(Transcribed page contents)
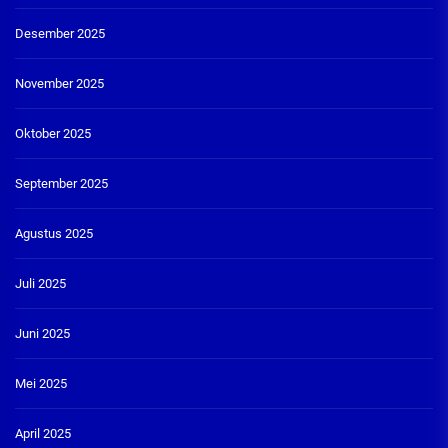
Desember 2025
November 2025
Oktober 2025
September 2025
Agustus 2025
Juli 2025
Juni 2025
Mei 2025
April 2025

WORK REQUIRED:
Beginning at the line that contains "Agustus 2025" and ending at the last line above, copy each line without any change.

SOLUTION FOR THIS TASK:
Agustus 2025
Juli 2025
Juni 2025
Mei 2025
April 2025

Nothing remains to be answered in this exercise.